The latest Industrial Exports Survey for the first quarter of 2025 reveals a cautious outlook among manufacturers about export prospects in the coming six months, according to the Statistics and Census Service (DSEC) report released Friday.
While key export sectors remain active, concerns over orders and competitive pressures weigh heavily on industry sentiment.
The DSEC report highlights pharmaceutical products, electronic products and electrical appliances, alcoholic beverages and tobacco, garments, and other food products as the major exports in the first quarter of 2025.
In May, total merchandise exports rose 2.3% year over year to MOP1.06 billion. Imports fell 4.5% to MOP10.05 billion, resulting in a trade deficit of MOP9 billion for the month.
From January to May, exports increased by 2.3% to MOP5.67 billion, while imports dropped by 5.5% to MOP50.69 billion.
In the first quarter of 2025, manufacturers reported an average of three months of confirmed orders on hand, a slight decline of 0.4 months from the previous quarter.
The wearing apparel sector led with 4.9 months of orders, followed by pharmaceuticals at 4.4 months and electronics at 3.4 months. Other non-textile products held only one month of orders.

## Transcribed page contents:
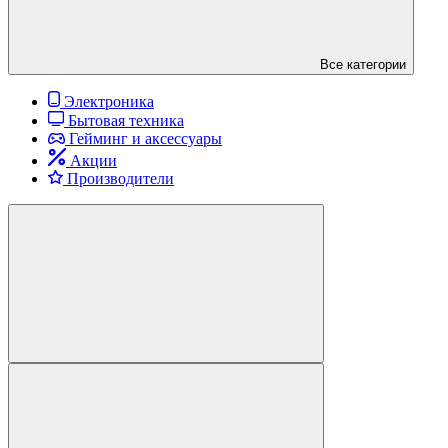
Все категории
Электроника
Бытовая техника
Гейминг и аксессуары
Акции
Производители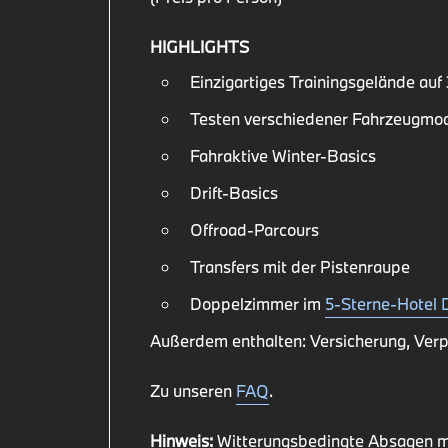
HIGHLIGHTS
Einzigartiges Trainingsgelände au
Testen verschiedener Fahrzeugmo
Fahraktive Winter-Basics
Drift-Basics
Offroad-Parcours
Transfers mit der Pistenraupe
Doppelzimmer im
5-Sterne-Hotel D
Außerdem enthalten: Versicherung, Verp
Zu unseren
FAQ
.
Hinweis:
Witterungsbedingte Absagen mö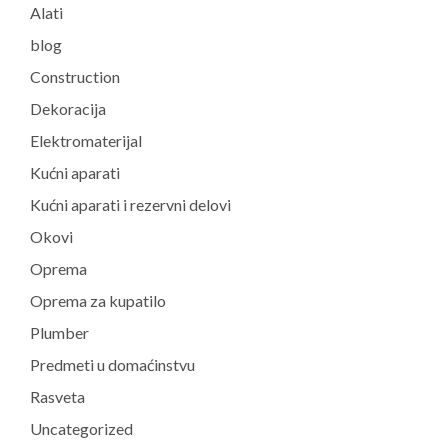
Alati
blog
Construction
Dekoracija
Elektromaterijal
Kućni aparati
Kućni aparati i rezervni delovi
Okovi
Oprema
Oprema za kupatilo
Plumber
Predmeti u domaćinstvu
Rasveta
Uncategorized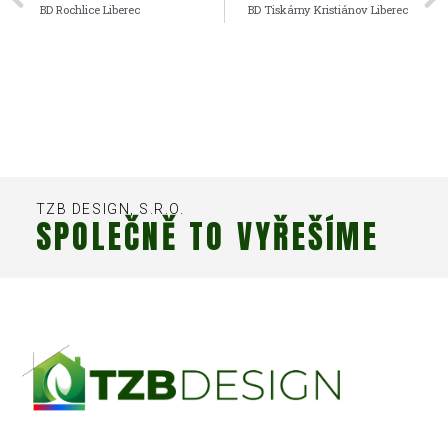
BD Rochlice Liberec
BD Tiskárny Kristiánov Liberec
TZB DESIGN, S.R.O.
SPOLEČNĚ TO VYŘEŠÍME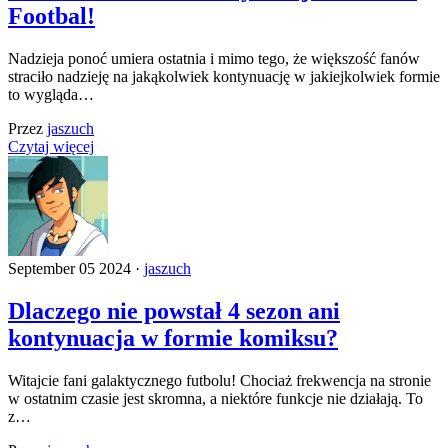
Footbal!
Nadzieja ponoć umiera ostatnia i mimo tego, że większość fanów
straciło nadzieję na jakąkolwiek kontynuację w jakiejkolwiek formie
to wygląda…
Przez
jaszuch
Czytaj więcej
September 05 2024 ·
jaszuch
Dlaczego nie powstał 4 sezon ani
kontynuacja w formie komiksu?
Witajcie fani galaktycznego futbolu! Chociaż frekwencja na stronie
w ostatnim czasie jest skromna, a niektóre funkcje nie działają. To
z…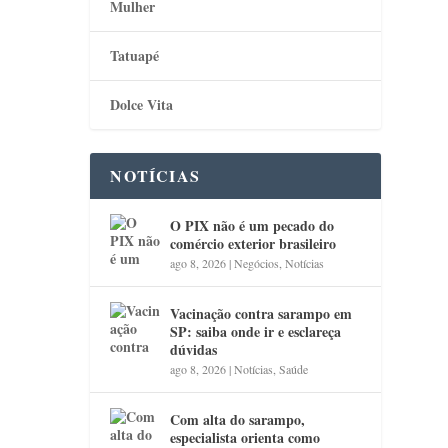
Mulher
Tatuapé
Dolce Vita
NOTÍCIAS
O PIX não é um pecado do
comércio exterior brasileiro
ago 8, 2026
|
Negócios
,
Notícias
Vacinação contra sarampo em
SP: saiba onde ir e esclareça
dúvidas
ago 8, 2026
|
Notícias
,
Saúde
Com alta do sarampo,
especialista orienta como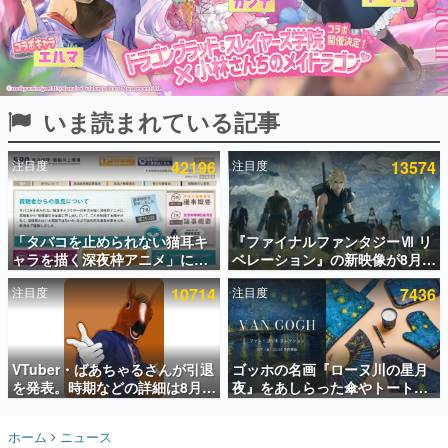
インタビュー
連載・特集一覧
殿堂入り記事
いま読まれている記事
SNS拡散数が数千以上！ ページビュー数万以上！ などな
ど。多くの人々に読まれた、電ファミ渾身の“殿堂入り”記
事をまとめました。
注目度
42196
注目度
13574
ゲームの企画書
名作ゲームクリエイターの方々に製作時のエピソードをお
聞きし、ヒットする企画（ゲーム）とは何か？を探ってい
「タバコを止められない猫耳キ
『ファイナルファンタジーⅦ リ
きます。
ャラを描く深夜枠アニメ」に視
ベレーション』の新映像が8月
赫本
聴者の一部から批判意見。違法
26日早朝に公開へ。『FF7』リ
この物語を解いてはいけない。『赫本』は、〈試験問題〉
注目度
10714
注目度
7436
薬物の使用と思しき描写も含め
メイクシリーズの完結編、
の形をした短編ホラー小説集です。
て、BPOが議論を交わす
「gamescom」のオープニング
ナイトライブにてディレクター
の浜口直樹氏が登壇する予定
新世代に訊く
VTuber・ばあちゃるさんが引退
ゴッホの名画『ローヌ川の星月
これからのデジタルゲーム市場を担う若きクリエイター達
の姿を追い、彼らのルーツと情熱を探っていきます。
を発表。時期などの詳細は8月9
夜』をあしらった傘やトートバ
日15時からの配信で説明
ッグなどが登場。8月7日21時よ
り2日間限定で予約販売
ゲーム世代の作家たち
ホーム
ニュース
ゲームに多大な影響を受けた作家さんに取材し、ゲームが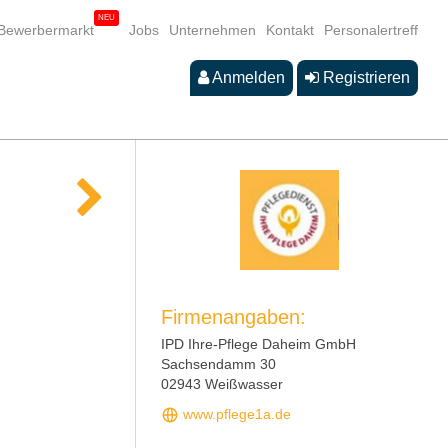
Bewerbermarkt
Jobs
Unternehmen
Kontakt
Personalertreff
Anmelden
Registrieren
Firmenangaben:
IPD Ihre-Pflege Daheim GmbH
Sachsendamm 30
02943 Weißwasser
www.pflege1a.de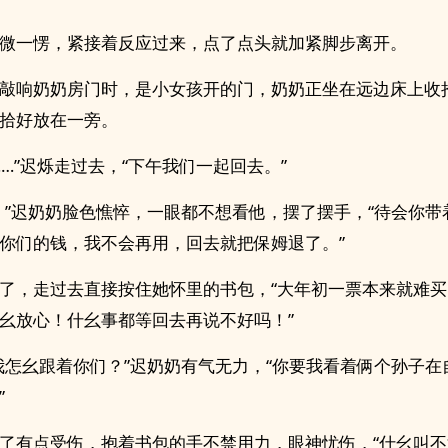
微一愣，紧接着反应过来，点了点头就加紧脚步离开。
敲响奶奶房门时，是小女孩开的门，奶奶正坐在远边床上收
拾好放在一旁。
……”迟烁走过去，“下午我们一起回去。”
。”迟奶奶脸色憔悴，一眼都不想看他，摆了摆手，“待会你带
你们的钱，我不会再用，回去就把保姆退了。”
了，走过去直接按住她怀里的书包，“大年初一票本来就难
幺放心！什幺事都等回去再说不好吗！”
我怎幺跟着你们？”迟奶奶有气无力，“你要我看着俩个孙子在
”
了有点受伤，抱着书包的手不禁用力，眼神忧伤，“什幺叫不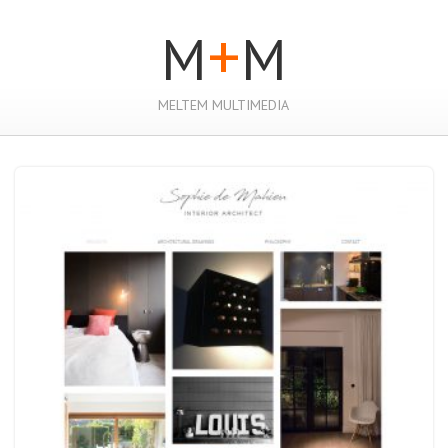
+
M
M
MELTEM MULTIMEDIA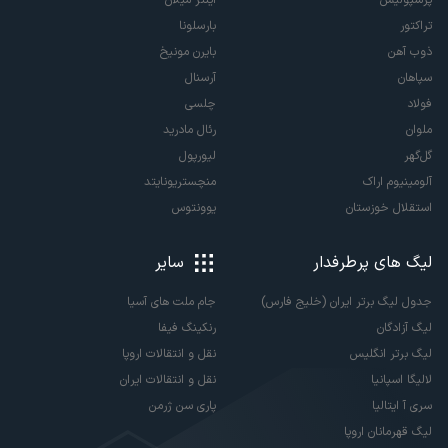
تراکتور
بارسلونا
ذوب آهن
بایرن مونیخ
سپاهان
آرسنال
فولاد
چلسی
ملوان
رئال مادرید
گل‌گهر
لیورپول
آلومینیوم اراک
منچستریونایتد
استقلال خوزستان
یوونتوس
لیگ های پرطرفدار
سایر
جدول لیگ برتر ایران (خلیج فارس)
جام ملت های آسیا
لیگ آزادگان
رنکینگ فیفا
لیگ برتر انگلیس
نقل و انتقالات اروپا
لالیگا اسپانیا
نقل و انتقالات ایران
سری آ ایتالیا
پاری سن ژرمن
لیگ قهرمانان اروپا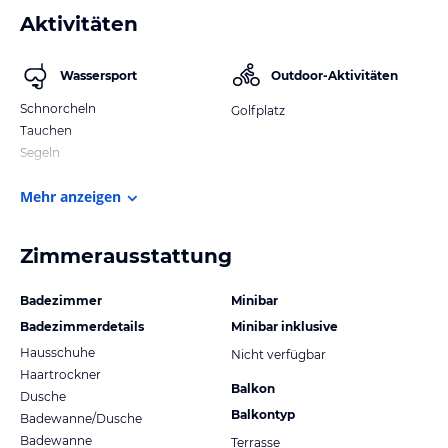
Aktivitäten
Wassersport
Outdoor-Aktivitäten
Schnorcheln
Golfplatz
Tauchen
Segeln
Mehr anzeigen
Zimmerausstattung
Badezimmer
Minibar
Badezimmerdetails
Minibar inklusive
Hausschuhe
Nicht verfügbar
Haartrockner
Balkon
Dusche
Balkontyp
Badewanne/Dusche
Badewanne
Terrasse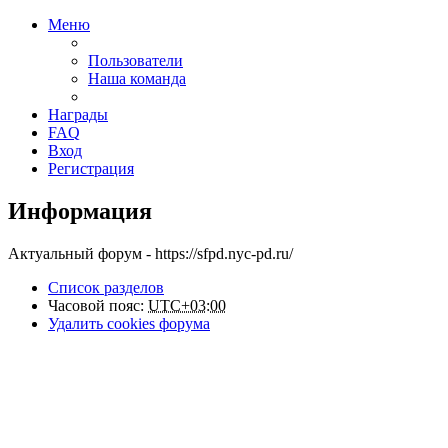
Меню
Пользователи
Наша команда
Награды
FAQ
Вход
Регистрация
Информация
Актуальный форум - https://sfpd.nyc-pd.ru/
Список разделов
Часовой пояс:
UTC+03:00
Удалить cookies форума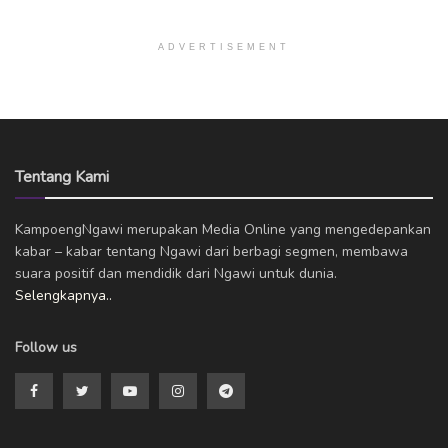
ADVERTISEMENT
Tentang Kami
KampoengNgawi merupakan Media Online yang mengedepankan
kabar – kabar tentang Ngawi dari berbagi segmen, membawa
suara positif dan mendidik dari Ngawi untuk dunia.
Selengkapnya..
Follow us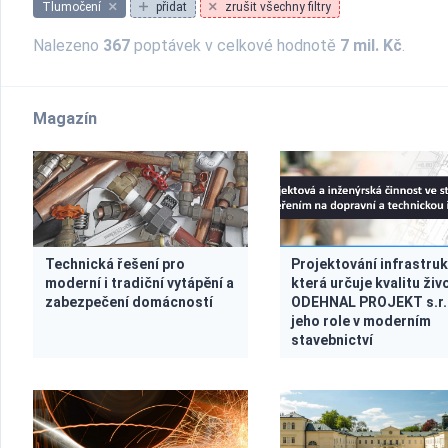
Tlumočení
přidat
zrušit všechny filtry
Nalezeno
367
poptávek v celkové hodnotě
7 mil. Kč
.
Magazín
Technická řešení pro
Projektování infrastruk
moderní i tradiční vytápění a
která určuje kvalitu živ
zabezpečení domácností
ODEHNAL PROJEKT s.r.
jeho role v moderním
stavebnictví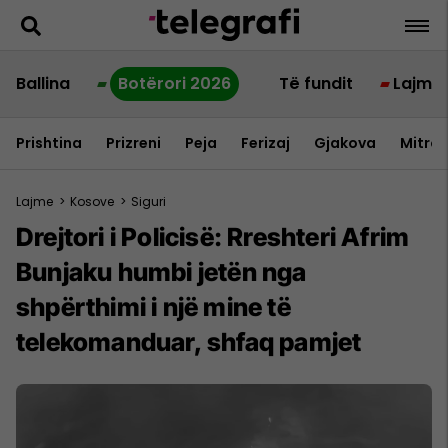
Ballina
Botërori 2026
Të fundit
Lajme
Prishtina
Prizreni
Peja
Ferizaj
Gjakova
Mitrov
Lajme
>
Kosove
>
Siguri
Drejtori i Policisë: Rreshteri Afrim
Bunjaku humbi jetën nga
shpërthimi i një mine të
telekomanduar, shfaq pamjet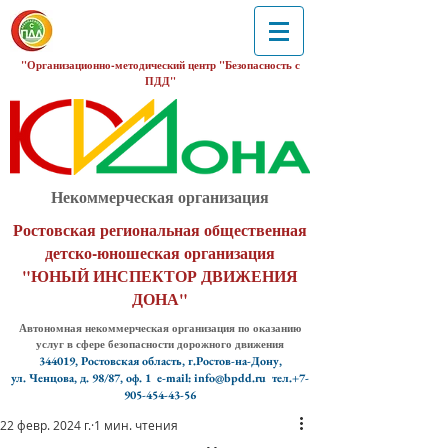
"Организационно-методический центр "Безопасность с
ПДД"
Некоммерческая организация
Ростовская региональная общественная
детско-юношеская организация
"ЮНЫЙ ИНСПЕКТОР ДВИЖЕНИЯ
ДОНА"
Автономная некоммерческая организация по оказанию
услуг в сфере безопасности дорожного движения
344019, Ростовская область, г.Ростов-на-Дону,
ул. Ченцова, д. 98/87, оф. 1
e-mail: info@bpdd.ru тел.+7-
905-454-43-56
22 февр. 2024 г.
1 мин. чтения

## Directions:
• A. Copy the part of the export survey report from "From January to" to "month of orders.".
• B. According to the export survey report, how many months of confirmed orders did the wearing apparel sector hold in the first quarter of 2025?
• C. Go on with the export survey report from its last sentence.

## List of answers:
• A.
From January to May, exports increased by 2.3% to MOP5.67 billion, while imports dropped by 5.5% to MOP50.69 billion.
In the first quarter of 2025, manufacturers reported an average of three months of confirmed orders on hand, a slight decline of 0.4 months from the previous quarter.
The wearing apparel sector led with 4.9 months of orders, followed by pharmaceuticals at 4.4 months and electronics at 3.4 months. Other non-textile products held only one month of orders.

• B. 4.9 months

• C.
The Composite Index of Quarterly Orders by Market showed that the Asia-Pacific region (excluding mainland China, Hong Kong, and Japan) had the strongest growth, increasing by 25.6%. In contrast, exports to the United States faced a much weaker outlook, with the index dropping by 43.3%.
According to DSEC’s Q1 data, optimism about export prospects for the next six months increased slightly, with 26.9% of manufacturers feeling positive – up from 23%. However, pessimism grew sharply.
The percentage of manufacturers with a negative outlook rose by 29.2 percentage points, reaching 52.3%. At the same time, those expecting no major change in exports dropped significantly, falling from 53.9% last quarter to just 20.8%, a decrease of 33.1 percentage points.